# 課題の詳細
課題文の「12月9日、臨時国会が閉幕し」から「ういう方針・覚悟が見えない。」までを、末尾の語句も含めて書き写してください。その際、「会期延長」を「会期の延長」に変えてください。

2011年12月14日バックナンバー
H.23.12月14日

 12月9日、臨時国会が閉幕した。復興関係の法案は通ったが、他の重要法案(@国家公務員給与削減法案、A郵政改革法案、B労働者派遣法改正案、C国民年金法改正案、D「一票の格差」是正法案等)は先送りとなった。どれも重要な法案である。しかし、見送りである。
 
会期延長すると、一川防衛相や山岡消費者相の問責決議案可決により、国会が審議ストップし空転することや首相の任命責任等が厳しく追及される恐れがある。よって、会期延長しても法案が必ず通るという確証はなかった。
 恐らく(これはあくまで僕の邪推であるが)、来年の通常国会で子規模な内閣改造をし、一川氏と山岡氏を退任させ、党内融和の観点で、後釜に同じ小沢グループから人材を登用するのだろう。
しかしそれにしても、党利党略や国会の駆け引き等で重要法案を棚上げするのはどうかな?と思う。これで国会の機能や役割を果たしていると言えるだろうか? おかしなことになっている。

 2012年度税制改正も中途半端である。経済成長と財政再建の視点が欠けている。場当たり的・小手先的な感がする。自動車税、エコカー減税、省エネ減税、企業の研究開発減税の延長・拡大・・・・・・・経済成長に影響しないとは言わないが、小粒で日本経済の抜本的立て直しや活性化につながるとは言い難い。財政再建のための消費税増税も重要だが、経済成長・景気回復から税収を増やすということも重要である。そういう方針・覚悟が見えない。
 消費税を上げるというのなら、どうして国家公務員給与削減法案を成立させないのだろう? 国民に痛みをお願いするのなら、まず公務員や政治家が身を切るべきなのに。
 
 税と社会保障の一体改革もまったなしである。当然、行政の無駄を徹底的に削除し、景気回復を待っての増税だろう。
 その前に、やることがあると僕は思う。それは、国家構造・仕組みそのものの改革である。国の出先機関廃止や地方への十分な権限財源移譲、中央集権から地方分権へ、広域自治体の構築・強化(道州制等)、憲法改正、選挙制度、衆参国会の在り方等々・・・・・・・こういう構造・仕組みそのものを変えなければ、消費税やその他の税をどれだけ増税しても、結局はこの構造の下で多くが非効率かつ戦略性のないまま無駄に使われ、中央政府の硬直した画一的政策に浪費されてしまう。これでは全くこれまでと同じなのである。
 例えば、年金制度である。この少子高齢化・人口減の社会でこの制度(賦課制)が果たして今後も成り立つのだろうか? 成り立たないことは自明である。そういった意味においても、やはり、根本的に構造そのものを変える必要がある。

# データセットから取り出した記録
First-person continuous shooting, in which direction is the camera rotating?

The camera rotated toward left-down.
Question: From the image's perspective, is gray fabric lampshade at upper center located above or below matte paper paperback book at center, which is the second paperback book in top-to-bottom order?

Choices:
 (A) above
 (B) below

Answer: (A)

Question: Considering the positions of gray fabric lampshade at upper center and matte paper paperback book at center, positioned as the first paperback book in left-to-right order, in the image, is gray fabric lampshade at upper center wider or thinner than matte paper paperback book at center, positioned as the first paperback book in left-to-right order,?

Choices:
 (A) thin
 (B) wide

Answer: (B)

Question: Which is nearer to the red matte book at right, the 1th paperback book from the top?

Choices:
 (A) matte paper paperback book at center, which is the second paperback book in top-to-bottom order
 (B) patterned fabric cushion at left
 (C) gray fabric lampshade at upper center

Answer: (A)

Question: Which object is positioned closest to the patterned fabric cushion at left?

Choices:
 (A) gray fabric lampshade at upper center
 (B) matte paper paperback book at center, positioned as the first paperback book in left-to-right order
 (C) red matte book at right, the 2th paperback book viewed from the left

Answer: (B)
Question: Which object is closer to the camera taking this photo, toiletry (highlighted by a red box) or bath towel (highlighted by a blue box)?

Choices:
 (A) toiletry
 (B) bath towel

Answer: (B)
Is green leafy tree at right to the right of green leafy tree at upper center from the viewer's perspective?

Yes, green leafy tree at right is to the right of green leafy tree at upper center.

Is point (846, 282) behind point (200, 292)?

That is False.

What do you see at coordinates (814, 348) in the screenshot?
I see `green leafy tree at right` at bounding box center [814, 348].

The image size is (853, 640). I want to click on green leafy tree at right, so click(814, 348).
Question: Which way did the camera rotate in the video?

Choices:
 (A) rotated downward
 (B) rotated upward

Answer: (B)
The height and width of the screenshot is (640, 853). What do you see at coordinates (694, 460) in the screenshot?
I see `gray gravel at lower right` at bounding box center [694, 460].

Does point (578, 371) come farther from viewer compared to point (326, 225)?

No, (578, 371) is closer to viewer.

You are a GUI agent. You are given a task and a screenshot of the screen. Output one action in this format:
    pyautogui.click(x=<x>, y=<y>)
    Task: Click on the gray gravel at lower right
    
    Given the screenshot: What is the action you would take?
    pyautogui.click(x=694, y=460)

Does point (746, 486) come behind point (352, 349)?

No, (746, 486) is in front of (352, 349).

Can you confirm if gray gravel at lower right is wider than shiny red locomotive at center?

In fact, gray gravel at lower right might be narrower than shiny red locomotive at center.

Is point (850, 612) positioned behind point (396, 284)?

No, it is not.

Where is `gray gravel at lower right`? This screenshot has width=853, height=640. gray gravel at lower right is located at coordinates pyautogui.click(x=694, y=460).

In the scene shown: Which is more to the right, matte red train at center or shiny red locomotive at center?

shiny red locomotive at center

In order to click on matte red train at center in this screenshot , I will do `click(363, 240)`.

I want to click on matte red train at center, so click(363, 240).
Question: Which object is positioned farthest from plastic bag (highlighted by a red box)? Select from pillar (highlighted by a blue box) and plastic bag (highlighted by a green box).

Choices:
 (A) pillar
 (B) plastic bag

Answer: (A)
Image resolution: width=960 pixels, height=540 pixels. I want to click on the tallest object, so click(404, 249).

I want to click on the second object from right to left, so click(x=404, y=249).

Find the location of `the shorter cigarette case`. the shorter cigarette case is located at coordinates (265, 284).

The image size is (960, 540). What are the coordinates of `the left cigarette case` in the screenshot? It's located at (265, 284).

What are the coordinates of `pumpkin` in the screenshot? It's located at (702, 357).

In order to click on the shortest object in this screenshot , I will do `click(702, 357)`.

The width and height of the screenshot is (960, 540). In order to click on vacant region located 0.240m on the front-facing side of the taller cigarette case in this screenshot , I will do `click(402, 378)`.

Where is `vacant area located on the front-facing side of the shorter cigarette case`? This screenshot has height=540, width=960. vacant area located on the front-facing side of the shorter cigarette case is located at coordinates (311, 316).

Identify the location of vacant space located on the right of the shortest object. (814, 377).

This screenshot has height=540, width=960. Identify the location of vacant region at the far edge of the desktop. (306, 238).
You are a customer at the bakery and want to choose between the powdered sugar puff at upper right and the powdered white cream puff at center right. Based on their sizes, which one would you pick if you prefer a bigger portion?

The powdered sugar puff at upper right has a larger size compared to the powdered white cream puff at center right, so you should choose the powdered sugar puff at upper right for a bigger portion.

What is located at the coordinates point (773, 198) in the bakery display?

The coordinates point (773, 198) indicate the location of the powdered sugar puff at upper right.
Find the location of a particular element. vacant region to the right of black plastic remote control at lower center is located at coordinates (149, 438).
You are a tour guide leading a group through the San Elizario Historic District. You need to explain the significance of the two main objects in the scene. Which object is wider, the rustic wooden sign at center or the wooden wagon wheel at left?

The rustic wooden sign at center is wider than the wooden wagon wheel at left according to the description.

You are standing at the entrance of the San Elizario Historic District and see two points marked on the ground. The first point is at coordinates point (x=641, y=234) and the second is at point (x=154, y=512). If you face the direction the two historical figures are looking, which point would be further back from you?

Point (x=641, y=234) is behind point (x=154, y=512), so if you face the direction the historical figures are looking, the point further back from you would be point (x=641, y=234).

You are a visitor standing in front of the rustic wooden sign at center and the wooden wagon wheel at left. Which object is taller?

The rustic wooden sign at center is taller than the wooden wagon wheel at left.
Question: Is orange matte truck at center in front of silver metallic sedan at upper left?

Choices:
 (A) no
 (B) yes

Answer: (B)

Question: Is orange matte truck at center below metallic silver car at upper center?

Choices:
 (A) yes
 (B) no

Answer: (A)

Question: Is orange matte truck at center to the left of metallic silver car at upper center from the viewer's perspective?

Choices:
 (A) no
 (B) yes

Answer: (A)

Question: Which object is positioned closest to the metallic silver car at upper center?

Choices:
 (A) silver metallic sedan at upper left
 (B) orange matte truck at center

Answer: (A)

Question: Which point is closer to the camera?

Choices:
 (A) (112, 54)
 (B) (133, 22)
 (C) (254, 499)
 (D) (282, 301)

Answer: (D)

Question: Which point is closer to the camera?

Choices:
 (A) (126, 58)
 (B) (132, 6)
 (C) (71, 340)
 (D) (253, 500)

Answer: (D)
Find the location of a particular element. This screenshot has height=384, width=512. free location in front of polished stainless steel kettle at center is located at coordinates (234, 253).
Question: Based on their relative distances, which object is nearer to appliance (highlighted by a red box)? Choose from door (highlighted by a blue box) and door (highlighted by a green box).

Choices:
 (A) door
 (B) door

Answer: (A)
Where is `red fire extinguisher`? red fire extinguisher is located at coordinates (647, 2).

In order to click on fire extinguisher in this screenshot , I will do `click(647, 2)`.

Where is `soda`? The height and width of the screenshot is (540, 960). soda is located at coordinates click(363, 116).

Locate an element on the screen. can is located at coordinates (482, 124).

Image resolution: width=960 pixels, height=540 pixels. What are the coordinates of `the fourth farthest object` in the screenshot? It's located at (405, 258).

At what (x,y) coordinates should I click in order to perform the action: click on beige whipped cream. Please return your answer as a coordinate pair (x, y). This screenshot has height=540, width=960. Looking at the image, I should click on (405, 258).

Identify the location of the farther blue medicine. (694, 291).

# 解答
12月9日、臨時国会が閉幕した。復興関係の法案は通ったが、他の重要法案(@国家公務員給与削減法案、A郵政改革法案、B労働者派遣法改正案、C国民年金法改正案、D「一票の格差」是正法案等)は先送りとなった。どれも重要な法案である。しかし、見送りである。
 
会期の延長すると、一川防衛相や山岡消費者相の問責決議案可決により、国会が審議ストップし空転することや首相の任命責任等が厳しく追及される恐れがある。よって、会期の延長しても法案が必ず通るという確証はなかった。
 恐らく(これはあくまで僕の邪推であるが)、来年の通常国会で子規模な内閣改造をし、一川氏と山岡氏を退任させ、党内融和の観点で、後釜に同じ小沢グループから人材を登用するのだろう。
しかしそれにしても、党利党略や国会の駆け引き等で重要法案を棚上げするのはどうかな?と思う。これで国会の機能や役割を果たしていると言えるだろうか? おかしなことになっている。

 2012年度税制改正も中途半端である。経済成長と財政再建の視点が欠けている。場当たり的・小手先的な感がする。自動車税、エコカー減税、省エネ減税、企業の研究開発減税の延長・拡大・・・・・・・経済成長に影響しないとは言わないが、小粒で日本経済の抜本的立て直しや活性化につながるとは言い難い。財政再建のための消費税増税も重要だが、経済成長・景気回復から税収を増やすということも重要である。そういう方針・覚悟が見えない。